Raw data:
=-=-=-=-=

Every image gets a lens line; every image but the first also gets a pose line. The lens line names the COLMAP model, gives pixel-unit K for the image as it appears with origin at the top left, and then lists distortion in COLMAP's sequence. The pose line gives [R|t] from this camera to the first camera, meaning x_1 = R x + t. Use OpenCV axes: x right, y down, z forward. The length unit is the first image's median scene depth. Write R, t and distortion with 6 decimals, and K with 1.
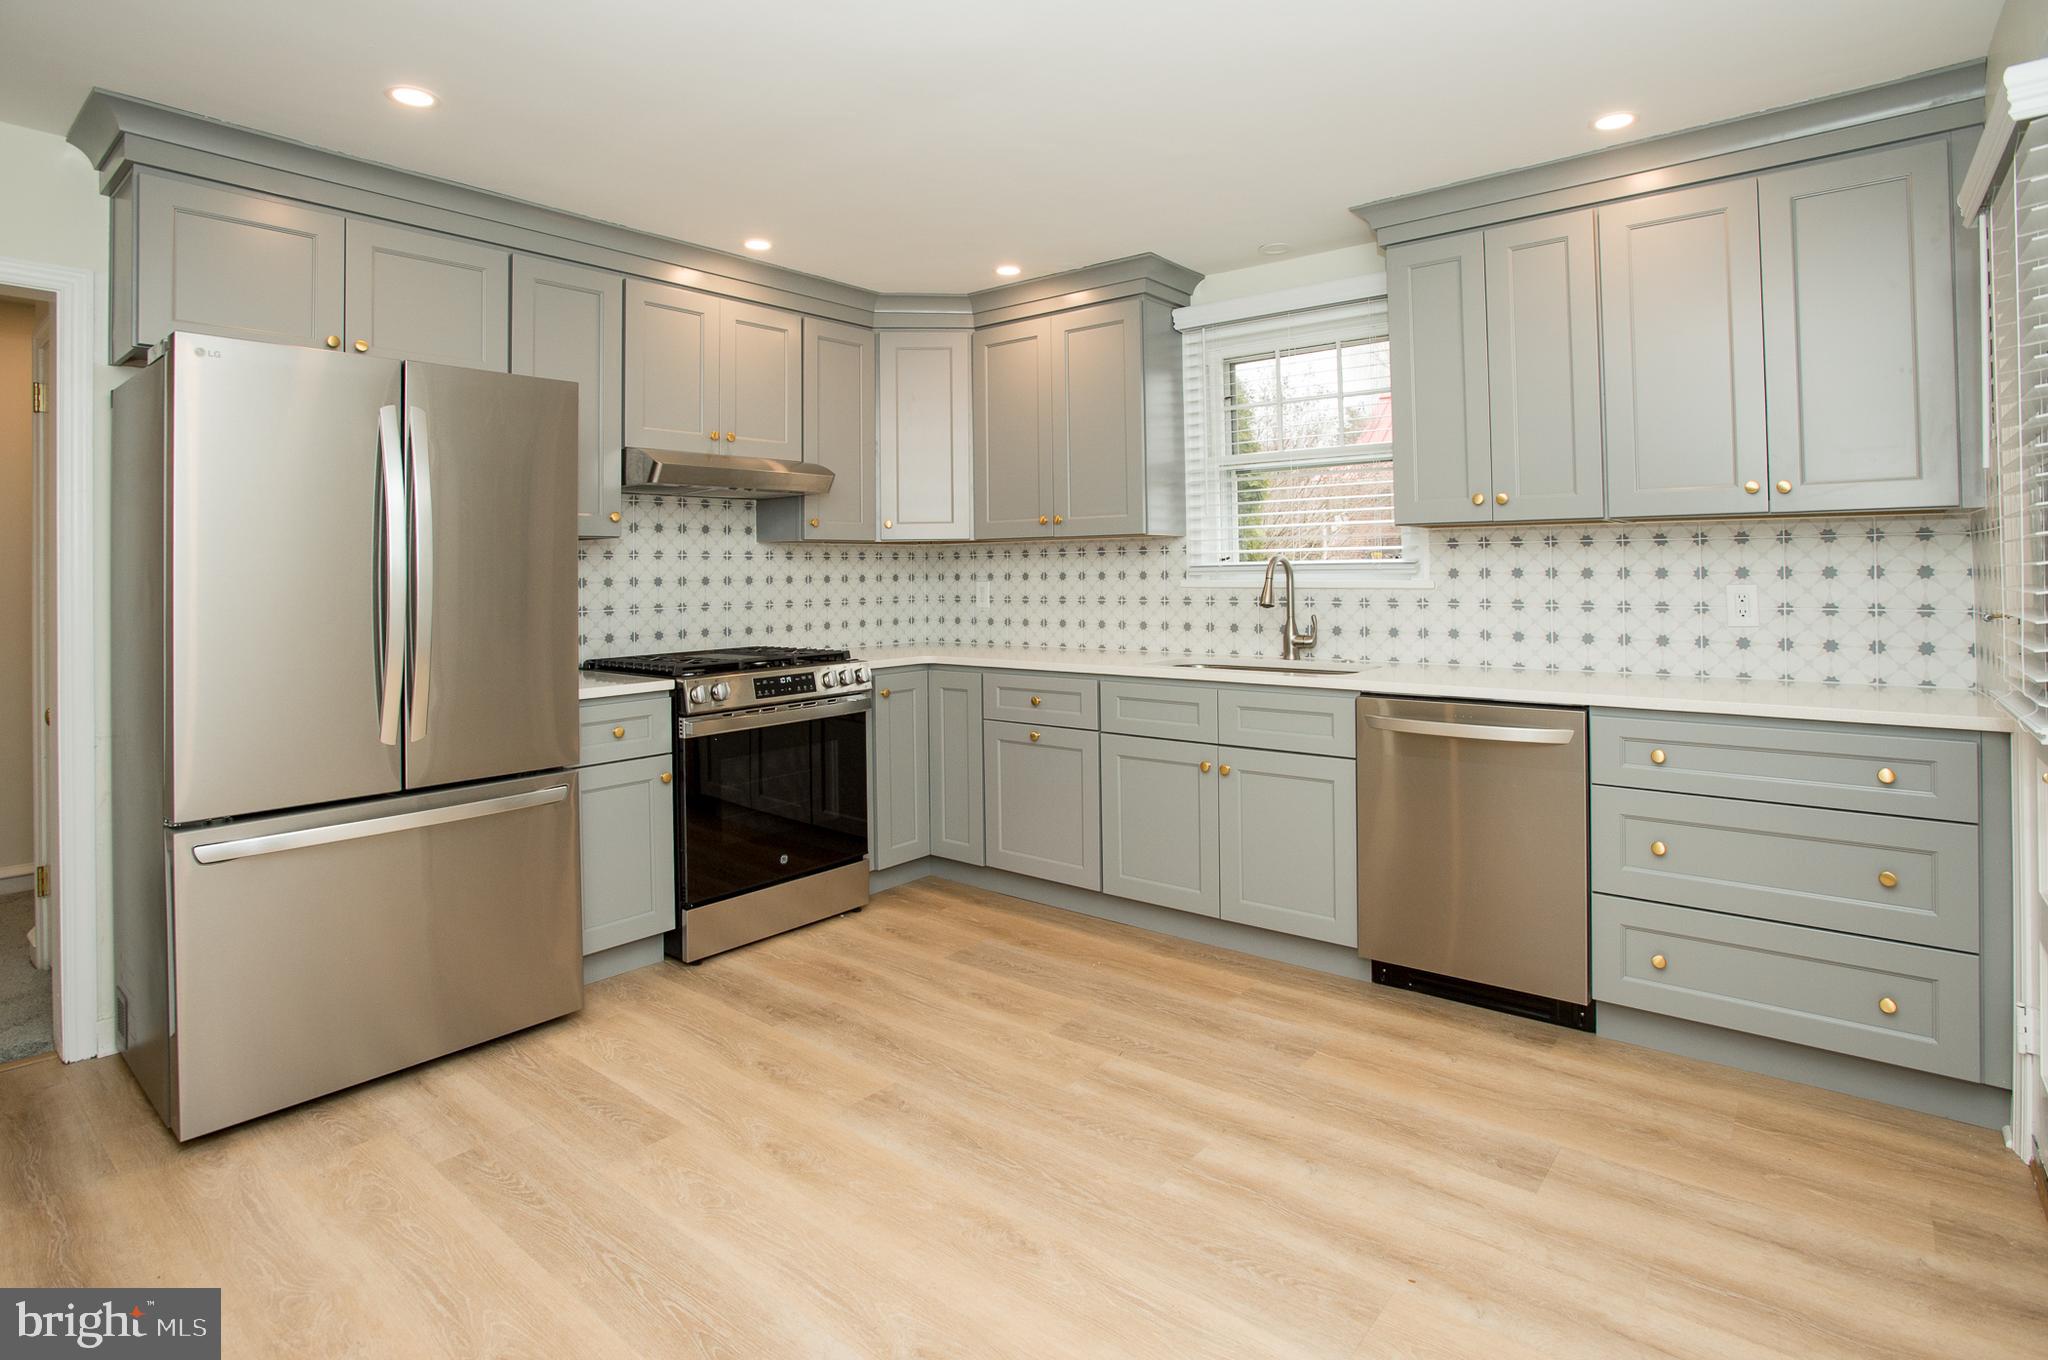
lens RADIAL K [[992.4, 0, 1041.0], [0, 992.4, 574.8], [0, 0, 1]] dist [-0.051390, 0.011025]
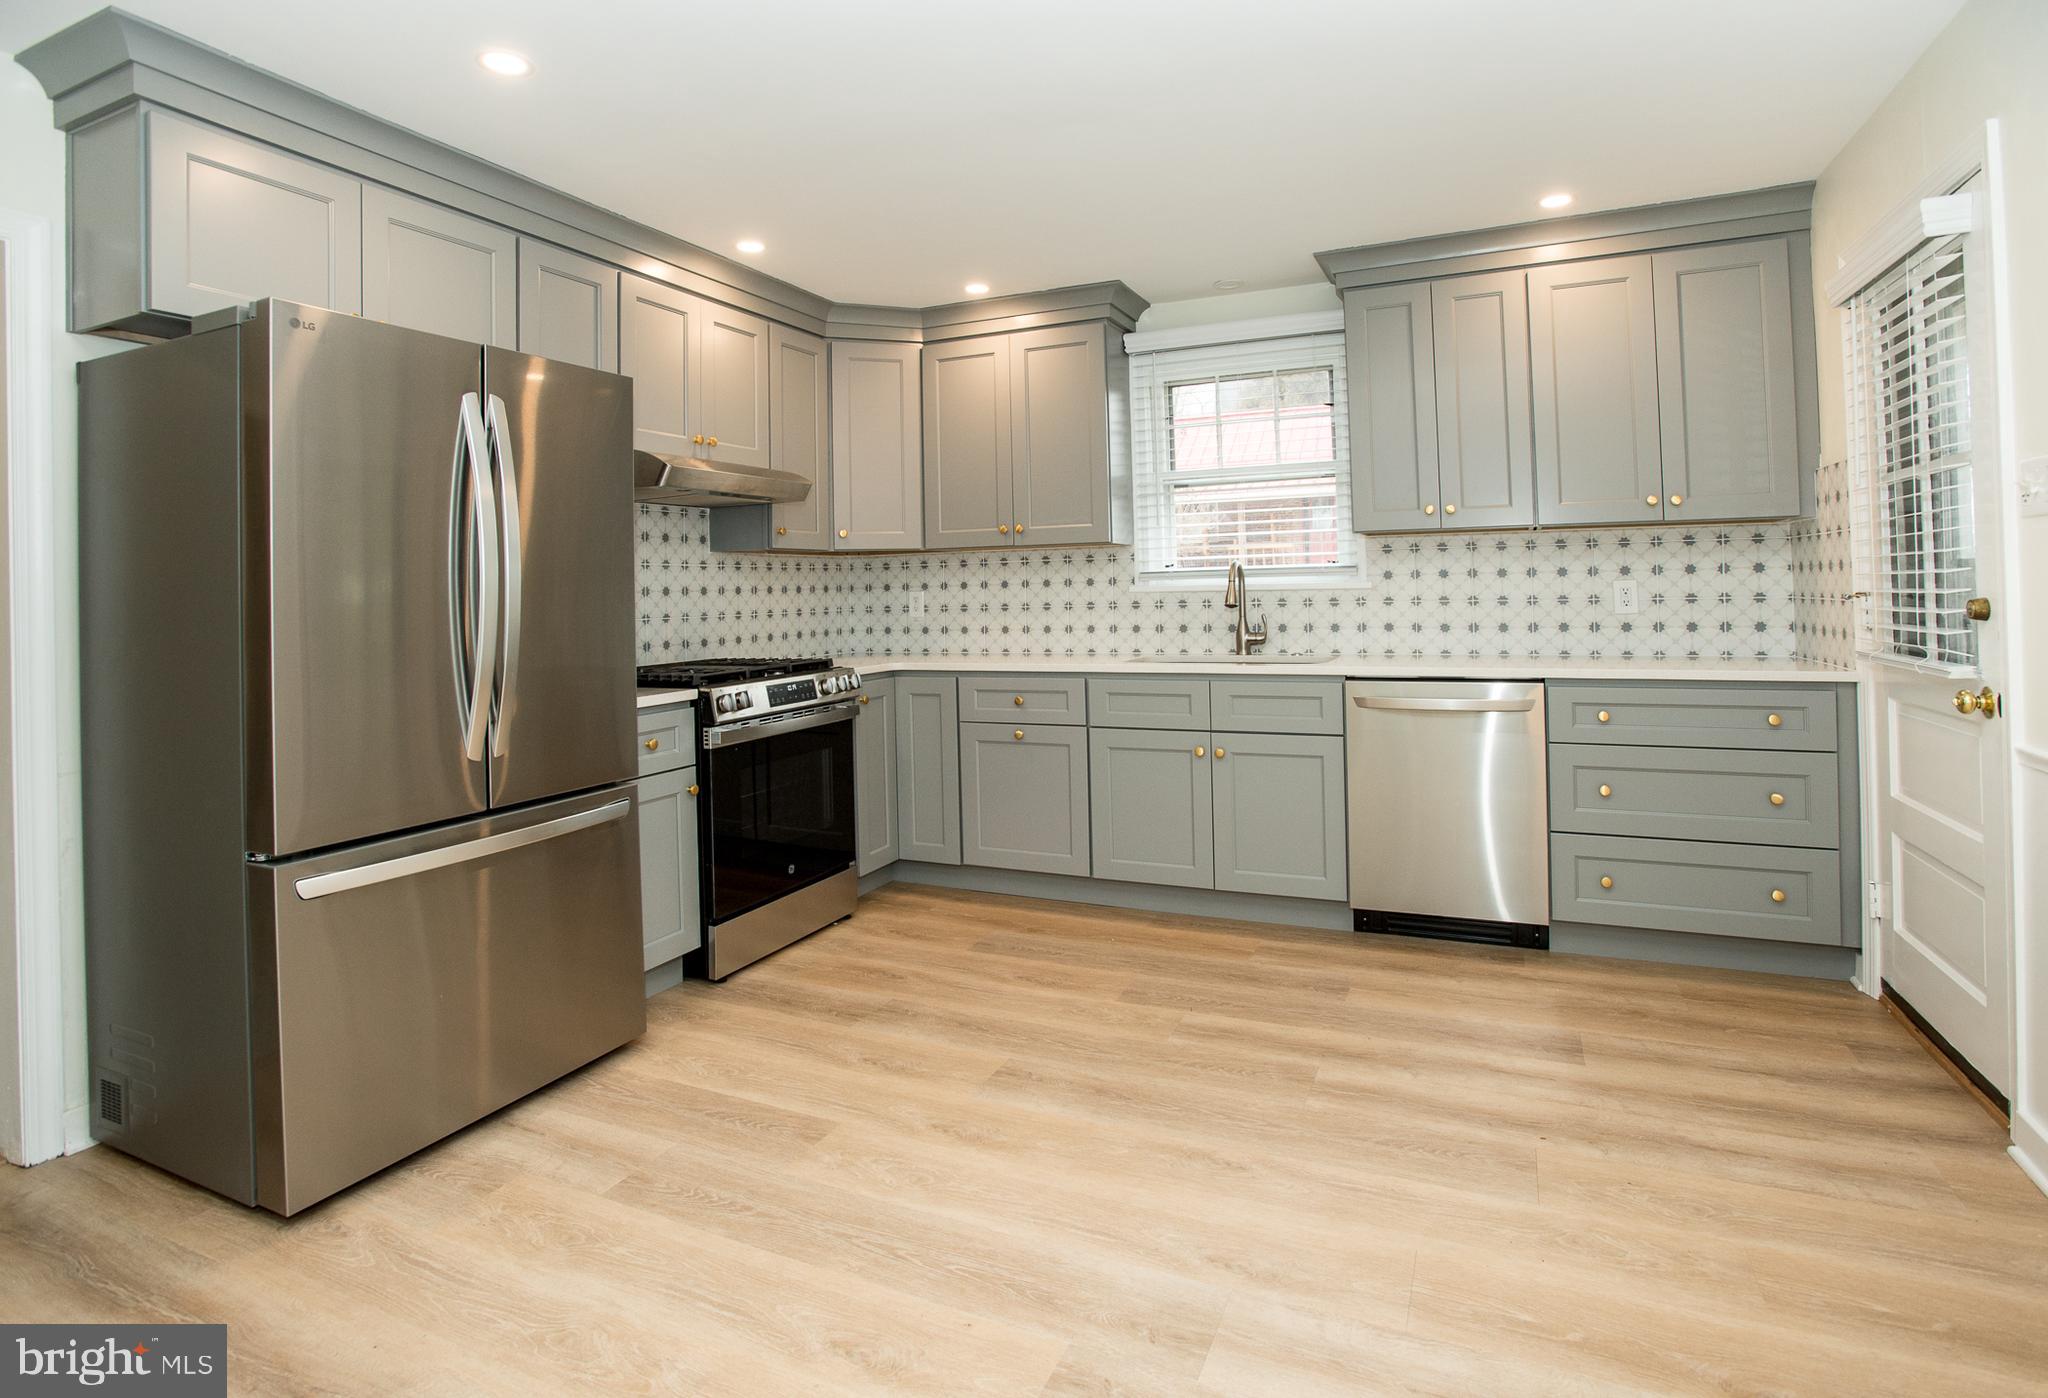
lens RADIAL K [[988.1, 0, 1037.0], [0, 988.1, 590.1], [0, 0, 1]] dist [-0.052108, 0.010496]
pose [[0.969350, -0.010775, 0.245449, -0.278805], [0.012155, 0.999918, -0.004111, 0.016935], [-0.245385, 0.006969, 0.969401, -0.018019]]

=-=-=-=-=

Required action:
Transcribe all lines above exactly, skipping pictures.

Exercise answer:
Every image gets a lens line; every image but the first also gets a pose line. The lens line names the COLMAP model, gives pixel-unit K for the image as it appears with origin at the top left, and then lists distortion in COLMAP's sequence. The pose line gives [R|t] from this camera to the first camera, meaning x_1 = R x + t. Use OpenCV axes: x right, y down, z forward. The length unit is the first image's median scene depth. Write R, t and distortion with 6 decimals, and K with 1.
lens RADIAL K [[992.4, 0, 1041.0], [0, 992.4, 574.8], [0, 0, 1]] dist [-0.051390, 0.011025]
lens RADIAL K [[988.1, 0, 1037.0], [0, 988.1, 590.1], [0, 0, 1]] dist [-0.052108, 0.010496]
pose [[0.969350, -0.010775, 0.245449, -0.278805], [0.012155, 0.999918, -0.004111, 0.016935], [-0.245385, 0.006969, 0.969401, -0.018019]]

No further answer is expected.